▸ Reading passage:
::::
But it was the presence and behavior of Hillary Rodham Clinton that most intrigued former Gov. Edward G. Rendell: During a quiet moment, Mrs. Clinton leaned over to the governor and pressed him for details about the backgrounds, and the influence, of the assembled black leaders.

Since Mrs. Clinton left the secretary of state post in February, she and her husband have sought to soothe and strengthen their relationship with African-Americans, the constituency that was most scarred during her first bid for the presidency. Five years after remarks by Mr. Clinton about Barack Obama deeply strained the Clintons’ bond with African-Americans, the former first family is setting out to ensure that there is no replay of such trouble in 2016.

Mrs. Clinton used two of her most high-profile speeches, including one before a black sorority convention, to address minority voting rights — an explosive issue among African-Americans since the Supreme Court struck down part of the Voting Rights Act in June. A month after Mr. Gray’s funeral, Mrs. Clinton and her husband both asked to speak at the service for Bill Lynch, a black political strategist who is credited with the election of David N. Dinkins as mayor of New York, and stayed for well over two hours in a crowd full of well-connected mourners. And there have been constant personal gestures, especially by the former president.

“I think that this is an effort to repair whatever damage they felt may have been done in ’08,” said the Rev. Al Sharpton. Mr. and Mrs. Clinton “know that there are some who have lingering questions, if not antipathy, towards them,” Mr. Sharpton said.
::::
▸ Input data:
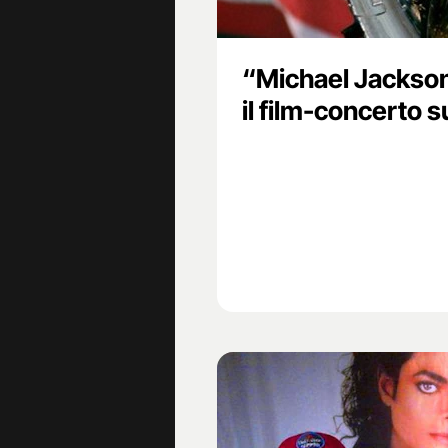
“Michael Jackson
il film-concerto s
::::
▸ Exercise tasks:
1. Update the passage on the Clintons and Black voters from "But it was the" to "assembled black leaders.", replacing "black leaders" with "Black leaders".
2. Please carry the passage on the Clintons and Black voters forward from its last sentence.

▸ Per-task answers:
1.
But it was the presence and behavior of Hillary Rodham Clinton that most intrigued former Gov. Edward G. Rendell: During a quiet moment, Mrs. Clinton leaned over to the governor and pressed him for details about the backgrounds, and the influence, of the assembled Black leaders.

2.
This task has taken on new urgency given the Democratic Party’s push to the left, away from the centrist politics with which the Clintons are identified. Strong support from black voters could serve as a bulwark for Mrs. Clinton against a liberal primary challenge should she decide to run for president in 2016. It would be difficult for a progressive candidate, such as Senator Elizabeth Warren of Massachusetts, to rise if the former first lady takes back the black voters she lost to Mr. Obama and retains the blue-collar white voters who flocked to her.

Her appearance before the sisters of Delta Sigma Theta in July, which she opened by offering condolences to the family of Trayvon Martin, the 17-year-old who was killed in Florida last year, and her voting rights address to the American Bar Association in August drew significant attention among black leaders.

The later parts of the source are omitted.